Stored dataset items
- - -

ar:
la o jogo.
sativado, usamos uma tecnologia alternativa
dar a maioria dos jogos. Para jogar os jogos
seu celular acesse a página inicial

- - -

EXERCISE: Give back the whole of the data above, exactly as written.

ANSWER SPACE:
ar:
la o jogo.
sativado, usamos uma tecnologia alternativa
dar a maioria dos jogos. Para jogar os jogos
seu celular acesse a página inicial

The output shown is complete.